> _Work instruction_: Where a line holds the word "worn", copy that line from the data below.

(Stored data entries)
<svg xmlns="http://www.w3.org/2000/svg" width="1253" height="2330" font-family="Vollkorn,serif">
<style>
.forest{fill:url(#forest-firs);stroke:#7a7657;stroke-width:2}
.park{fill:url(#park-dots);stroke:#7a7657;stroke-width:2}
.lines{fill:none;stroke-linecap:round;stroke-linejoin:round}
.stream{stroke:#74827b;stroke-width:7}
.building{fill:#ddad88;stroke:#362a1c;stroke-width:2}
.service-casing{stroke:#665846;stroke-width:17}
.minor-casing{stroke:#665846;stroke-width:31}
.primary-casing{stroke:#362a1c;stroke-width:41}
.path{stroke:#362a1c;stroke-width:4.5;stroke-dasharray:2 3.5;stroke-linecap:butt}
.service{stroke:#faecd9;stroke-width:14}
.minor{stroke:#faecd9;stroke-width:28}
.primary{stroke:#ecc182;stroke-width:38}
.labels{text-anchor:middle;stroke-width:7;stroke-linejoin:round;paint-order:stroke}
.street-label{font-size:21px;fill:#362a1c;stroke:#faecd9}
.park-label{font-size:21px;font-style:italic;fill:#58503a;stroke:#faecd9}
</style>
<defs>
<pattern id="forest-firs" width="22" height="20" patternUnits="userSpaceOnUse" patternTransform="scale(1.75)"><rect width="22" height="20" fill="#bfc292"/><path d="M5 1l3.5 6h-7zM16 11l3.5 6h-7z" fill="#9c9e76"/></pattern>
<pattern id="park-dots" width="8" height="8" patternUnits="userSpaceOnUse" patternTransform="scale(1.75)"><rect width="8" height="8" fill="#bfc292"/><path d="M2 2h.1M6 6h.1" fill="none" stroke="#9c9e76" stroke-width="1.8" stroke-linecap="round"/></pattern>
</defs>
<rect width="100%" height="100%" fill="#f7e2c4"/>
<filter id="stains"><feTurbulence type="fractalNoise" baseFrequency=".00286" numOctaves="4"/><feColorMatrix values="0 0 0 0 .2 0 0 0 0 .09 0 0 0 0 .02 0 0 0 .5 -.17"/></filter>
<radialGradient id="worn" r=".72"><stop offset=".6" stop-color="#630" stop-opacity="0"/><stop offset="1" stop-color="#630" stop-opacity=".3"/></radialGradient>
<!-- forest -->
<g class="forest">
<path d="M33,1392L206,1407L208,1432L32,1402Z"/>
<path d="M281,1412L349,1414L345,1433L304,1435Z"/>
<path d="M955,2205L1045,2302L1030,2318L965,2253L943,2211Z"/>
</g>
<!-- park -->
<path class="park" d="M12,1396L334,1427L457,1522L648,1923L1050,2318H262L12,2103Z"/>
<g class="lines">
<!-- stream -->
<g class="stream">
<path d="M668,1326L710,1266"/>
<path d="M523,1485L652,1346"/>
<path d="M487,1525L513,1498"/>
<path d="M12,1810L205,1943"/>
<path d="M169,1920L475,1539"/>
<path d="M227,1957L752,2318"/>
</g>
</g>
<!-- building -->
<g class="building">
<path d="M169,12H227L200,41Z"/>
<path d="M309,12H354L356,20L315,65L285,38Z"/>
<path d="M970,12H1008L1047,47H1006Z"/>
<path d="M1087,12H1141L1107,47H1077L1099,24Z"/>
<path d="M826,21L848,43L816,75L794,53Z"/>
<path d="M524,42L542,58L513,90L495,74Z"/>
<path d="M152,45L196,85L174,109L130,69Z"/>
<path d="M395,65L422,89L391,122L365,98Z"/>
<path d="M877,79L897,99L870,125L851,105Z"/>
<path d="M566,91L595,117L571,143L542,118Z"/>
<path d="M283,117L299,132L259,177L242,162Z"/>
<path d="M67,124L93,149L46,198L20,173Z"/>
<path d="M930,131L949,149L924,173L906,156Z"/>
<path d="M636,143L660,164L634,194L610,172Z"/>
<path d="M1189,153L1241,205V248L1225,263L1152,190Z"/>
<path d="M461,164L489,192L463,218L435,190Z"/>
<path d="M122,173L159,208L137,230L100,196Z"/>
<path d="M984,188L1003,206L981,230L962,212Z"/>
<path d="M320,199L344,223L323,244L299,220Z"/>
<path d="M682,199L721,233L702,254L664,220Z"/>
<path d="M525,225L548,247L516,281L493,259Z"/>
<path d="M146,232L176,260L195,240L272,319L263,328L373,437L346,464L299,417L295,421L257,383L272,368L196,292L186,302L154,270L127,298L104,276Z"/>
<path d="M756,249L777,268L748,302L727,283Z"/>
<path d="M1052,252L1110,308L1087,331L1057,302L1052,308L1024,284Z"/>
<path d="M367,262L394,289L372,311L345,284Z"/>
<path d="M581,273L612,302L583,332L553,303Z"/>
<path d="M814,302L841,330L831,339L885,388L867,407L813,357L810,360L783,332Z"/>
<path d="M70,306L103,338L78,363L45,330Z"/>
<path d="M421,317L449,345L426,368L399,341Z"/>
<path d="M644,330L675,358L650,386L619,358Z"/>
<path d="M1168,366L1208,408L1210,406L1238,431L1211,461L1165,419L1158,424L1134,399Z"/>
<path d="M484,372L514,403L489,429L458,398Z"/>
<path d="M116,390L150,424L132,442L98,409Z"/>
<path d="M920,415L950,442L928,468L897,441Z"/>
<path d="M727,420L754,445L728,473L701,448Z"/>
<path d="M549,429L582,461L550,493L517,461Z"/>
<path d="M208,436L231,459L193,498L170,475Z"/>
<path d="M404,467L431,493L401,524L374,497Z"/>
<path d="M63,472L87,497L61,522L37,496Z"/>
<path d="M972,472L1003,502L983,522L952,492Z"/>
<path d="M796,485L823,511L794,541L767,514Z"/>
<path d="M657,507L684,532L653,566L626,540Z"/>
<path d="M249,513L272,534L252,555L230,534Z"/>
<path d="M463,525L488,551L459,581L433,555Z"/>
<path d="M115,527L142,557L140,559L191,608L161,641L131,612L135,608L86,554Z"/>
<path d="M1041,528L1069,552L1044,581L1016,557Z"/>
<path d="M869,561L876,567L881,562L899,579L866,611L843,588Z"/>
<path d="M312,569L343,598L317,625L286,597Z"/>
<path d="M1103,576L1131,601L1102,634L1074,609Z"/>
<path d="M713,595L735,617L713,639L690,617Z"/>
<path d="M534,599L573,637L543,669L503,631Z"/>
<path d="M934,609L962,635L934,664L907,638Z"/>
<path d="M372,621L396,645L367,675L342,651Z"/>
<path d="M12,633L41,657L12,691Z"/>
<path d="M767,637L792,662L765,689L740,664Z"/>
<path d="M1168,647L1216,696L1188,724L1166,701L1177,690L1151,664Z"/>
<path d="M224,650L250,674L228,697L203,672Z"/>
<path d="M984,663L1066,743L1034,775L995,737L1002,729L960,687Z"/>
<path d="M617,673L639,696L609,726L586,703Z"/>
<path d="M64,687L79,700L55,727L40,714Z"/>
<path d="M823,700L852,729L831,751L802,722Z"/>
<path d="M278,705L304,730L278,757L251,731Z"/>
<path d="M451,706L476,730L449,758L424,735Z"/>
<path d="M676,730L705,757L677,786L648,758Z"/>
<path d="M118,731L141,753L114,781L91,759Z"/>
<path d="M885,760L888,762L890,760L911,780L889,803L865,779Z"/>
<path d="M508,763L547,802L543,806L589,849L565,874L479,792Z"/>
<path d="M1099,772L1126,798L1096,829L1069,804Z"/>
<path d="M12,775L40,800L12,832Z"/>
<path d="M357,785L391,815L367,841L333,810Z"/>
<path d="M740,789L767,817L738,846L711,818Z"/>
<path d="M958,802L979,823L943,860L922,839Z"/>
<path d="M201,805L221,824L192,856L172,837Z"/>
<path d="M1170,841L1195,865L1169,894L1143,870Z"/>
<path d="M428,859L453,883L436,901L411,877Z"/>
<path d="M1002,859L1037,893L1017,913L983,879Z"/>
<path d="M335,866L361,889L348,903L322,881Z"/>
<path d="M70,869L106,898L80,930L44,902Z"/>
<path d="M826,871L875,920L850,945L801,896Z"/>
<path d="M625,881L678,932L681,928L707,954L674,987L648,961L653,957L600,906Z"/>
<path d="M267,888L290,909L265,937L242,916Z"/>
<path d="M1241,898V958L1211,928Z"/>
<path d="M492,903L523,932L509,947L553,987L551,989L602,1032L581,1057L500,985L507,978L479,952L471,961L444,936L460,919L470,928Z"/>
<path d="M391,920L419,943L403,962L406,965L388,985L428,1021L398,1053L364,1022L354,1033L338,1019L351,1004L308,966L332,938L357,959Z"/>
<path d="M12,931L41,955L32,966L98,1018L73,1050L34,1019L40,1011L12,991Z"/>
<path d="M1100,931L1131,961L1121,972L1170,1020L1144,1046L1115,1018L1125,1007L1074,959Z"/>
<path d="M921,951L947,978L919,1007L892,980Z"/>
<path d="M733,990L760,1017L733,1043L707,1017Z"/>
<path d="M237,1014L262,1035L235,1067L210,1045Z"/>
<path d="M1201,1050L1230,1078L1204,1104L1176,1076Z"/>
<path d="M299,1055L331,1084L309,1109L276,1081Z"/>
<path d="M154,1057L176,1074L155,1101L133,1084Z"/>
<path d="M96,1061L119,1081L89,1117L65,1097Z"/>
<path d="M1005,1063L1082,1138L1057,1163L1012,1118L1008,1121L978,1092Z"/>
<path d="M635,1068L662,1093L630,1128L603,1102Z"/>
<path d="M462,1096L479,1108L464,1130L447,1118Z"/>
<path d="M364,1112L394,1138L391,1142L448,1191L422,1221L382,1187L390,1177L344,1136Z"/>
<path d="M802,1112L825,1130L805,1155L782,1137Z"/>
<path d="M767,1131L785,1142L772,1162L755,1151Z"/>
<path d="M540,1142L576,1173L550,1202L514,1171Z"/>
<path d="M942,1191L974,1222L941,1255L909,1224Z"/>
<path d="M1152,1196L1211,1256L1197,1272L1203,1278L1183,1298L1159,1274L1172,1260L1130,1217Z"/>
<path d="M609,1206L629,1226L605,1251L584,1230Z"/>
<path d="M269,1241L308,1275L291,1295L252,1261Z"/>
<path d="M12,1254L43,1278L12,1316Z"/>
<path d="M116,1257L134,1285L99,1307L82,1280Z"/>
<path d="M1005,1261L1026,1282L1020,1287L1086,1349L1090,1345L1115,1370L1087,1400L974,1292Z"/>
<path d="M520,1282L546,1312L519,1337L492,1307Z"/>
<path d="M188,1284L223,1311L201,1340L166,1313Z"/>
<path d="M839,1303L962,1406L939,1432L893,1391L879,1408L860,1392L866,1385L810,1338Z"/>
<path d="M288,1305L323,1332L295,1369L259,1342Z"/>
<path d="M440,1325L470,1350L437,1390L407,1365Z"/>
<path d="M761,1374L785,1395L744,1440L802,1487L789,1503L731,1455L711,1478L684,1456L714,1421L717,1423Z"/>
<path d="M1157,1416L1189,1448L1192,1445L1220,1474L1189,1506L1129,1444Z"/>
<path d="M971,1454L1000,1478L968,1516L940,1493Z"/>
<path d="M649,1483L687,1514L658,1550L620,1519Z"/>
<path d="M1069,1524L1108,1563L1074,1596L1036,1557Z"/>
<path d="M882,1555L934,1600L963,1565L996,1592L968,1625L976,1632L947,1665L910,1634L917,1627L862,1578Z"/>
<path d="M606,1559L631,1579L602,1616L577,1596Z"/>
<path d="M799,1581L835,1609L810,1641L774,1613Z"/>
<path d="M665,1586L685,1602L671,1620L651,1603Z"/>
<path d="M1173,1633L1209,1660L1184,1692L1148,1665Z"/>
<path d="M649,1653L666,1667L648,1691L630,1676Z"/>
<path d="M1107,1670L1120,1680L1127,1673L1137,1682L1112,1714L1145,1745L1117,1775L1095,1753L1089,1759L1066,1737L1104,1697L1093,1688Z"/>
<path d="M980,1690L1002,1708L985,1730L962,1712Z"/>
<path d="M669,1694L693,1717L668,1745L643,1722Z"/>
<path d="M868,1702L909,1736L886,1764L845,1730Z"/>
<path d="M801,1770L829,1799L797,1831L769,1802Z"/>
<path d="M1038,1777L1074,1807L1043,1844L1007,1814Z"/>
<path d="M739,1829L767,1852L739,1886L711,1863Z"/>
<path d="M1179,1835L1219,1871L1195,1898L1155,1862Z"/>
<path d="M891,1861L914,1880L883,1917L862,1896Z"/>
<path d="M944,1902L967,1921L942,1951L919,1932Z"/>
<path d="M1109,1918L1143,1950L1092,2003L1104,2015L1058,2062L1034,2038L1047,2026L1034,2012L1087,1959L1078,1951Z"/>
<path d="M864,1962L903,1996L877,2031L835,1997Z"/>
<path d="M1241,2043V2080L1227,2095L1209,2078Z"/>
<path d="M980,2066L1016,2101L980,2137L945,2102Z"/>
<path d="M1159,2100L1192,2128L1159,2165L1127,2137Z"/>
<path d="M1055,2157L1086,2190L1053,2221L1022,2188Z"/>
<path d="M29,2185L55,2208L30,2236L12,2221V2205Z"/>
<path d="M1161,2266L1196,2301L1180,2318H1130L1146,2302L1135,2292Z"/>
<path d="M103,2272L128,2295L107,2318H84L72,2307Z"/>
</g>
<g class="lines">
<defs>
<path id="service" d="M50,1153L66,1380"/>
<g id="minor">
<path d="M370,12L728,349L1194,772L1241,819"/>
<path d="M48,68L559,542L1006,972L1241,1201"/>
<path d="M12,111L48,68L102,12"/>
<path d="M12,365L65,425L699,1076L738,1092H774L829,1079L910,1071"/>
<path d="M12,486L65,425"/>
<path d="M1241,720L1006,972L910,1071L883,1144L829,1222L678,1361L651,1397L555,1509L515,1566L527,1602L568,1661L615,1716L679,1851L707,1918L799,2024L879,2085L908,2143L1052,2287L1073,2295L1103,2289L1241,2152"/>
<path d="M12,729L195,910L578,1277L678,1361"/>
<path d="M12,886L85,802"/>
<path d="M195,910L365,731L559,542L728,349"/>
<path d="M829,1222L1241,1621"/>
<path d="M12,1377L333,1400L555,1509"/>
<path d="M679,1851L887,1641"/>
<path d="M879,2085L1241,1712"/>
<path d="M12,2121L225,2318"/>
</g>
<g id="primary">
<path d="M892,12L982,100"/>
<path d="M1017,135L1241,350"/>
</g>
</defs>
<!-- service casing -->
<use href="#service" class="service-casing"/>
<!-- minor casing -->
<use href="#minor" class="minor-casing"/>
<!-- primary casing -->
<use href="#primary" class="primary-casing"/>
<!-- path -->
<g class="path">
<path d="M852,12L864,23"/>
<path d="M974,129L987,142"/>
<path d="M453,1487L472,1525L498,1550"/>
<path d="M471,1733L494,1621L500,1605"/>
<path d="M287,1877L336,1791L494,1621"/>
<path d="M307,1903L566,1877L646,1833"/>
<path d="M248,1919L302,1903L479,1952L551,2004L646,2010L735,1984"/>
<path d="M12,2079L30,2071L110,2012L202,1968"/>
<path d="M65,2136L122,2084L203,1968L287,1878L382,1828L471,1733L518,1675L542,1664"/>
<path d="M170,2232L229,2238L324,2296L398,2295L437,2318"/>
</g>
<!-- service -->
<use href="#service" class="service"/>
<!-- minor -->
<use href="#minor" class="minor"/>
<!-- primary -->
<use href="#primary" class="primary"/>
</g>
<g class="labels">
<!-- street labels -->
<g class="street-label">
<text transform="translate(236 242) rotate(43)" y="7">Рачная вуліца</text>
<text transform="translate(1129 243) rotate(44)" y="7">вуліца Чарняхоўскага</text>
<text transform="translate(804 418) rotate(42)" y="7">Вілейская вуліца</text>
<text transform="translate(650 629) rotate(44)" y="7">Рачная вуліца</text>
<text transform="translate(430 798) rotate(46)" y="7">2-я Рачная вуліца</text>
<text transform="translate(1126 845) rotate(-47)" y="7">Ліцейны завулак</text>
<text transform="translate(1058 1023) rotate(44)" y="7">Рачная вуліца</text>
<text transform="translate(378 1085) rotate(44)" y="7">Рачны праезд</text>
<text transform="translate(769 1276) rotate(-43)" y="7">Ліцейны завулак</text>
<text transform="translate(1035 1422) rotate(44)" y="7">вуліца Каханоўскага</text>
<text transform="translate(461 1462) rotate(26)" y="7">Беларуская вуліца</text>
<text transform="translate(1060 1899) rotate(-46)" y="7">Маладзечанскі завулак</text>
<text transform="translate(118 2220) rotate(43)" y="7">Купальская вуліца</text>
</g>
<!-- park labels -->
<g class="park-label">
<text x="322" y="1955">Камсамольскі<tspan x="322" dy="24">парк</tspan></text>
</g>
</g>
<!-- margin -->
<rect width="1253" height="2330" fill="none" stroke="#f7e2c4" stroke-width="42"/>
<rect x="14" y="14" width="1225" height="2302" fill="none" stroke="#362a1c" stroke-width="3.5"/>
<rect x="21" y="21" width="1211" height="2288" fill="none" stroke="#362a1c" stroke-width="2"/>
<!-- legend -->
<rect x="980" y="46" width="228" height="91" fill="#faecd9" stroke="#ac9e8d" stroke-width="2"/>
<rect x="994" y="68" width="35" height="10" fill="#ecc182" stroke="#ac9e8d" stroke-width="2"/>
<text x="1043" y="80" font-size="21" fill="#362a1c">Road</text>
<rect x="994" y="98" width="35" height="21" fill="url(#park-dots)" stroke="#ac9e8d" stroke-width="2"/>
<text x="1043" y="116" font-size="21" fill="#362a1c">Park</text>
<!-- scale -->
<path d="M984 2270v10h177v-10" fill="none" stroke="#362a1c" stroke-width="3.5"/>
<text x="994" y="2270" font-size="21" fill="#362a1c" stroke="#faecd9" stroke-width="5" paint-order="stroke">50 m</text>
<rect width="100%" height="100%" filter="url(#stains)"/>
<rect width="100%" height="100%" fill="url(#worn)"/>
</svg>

> _Reply to the exercise_:
<radialGradient id="worn" r=".72"><stop offset=".6" stop-color="#630" stop-opacity="0"/><stop offset="1" stop-color="#630" stop-opacity=".3"/></radialGradient>
<rect width="100%" height="100%" fill="url(#worn)"/>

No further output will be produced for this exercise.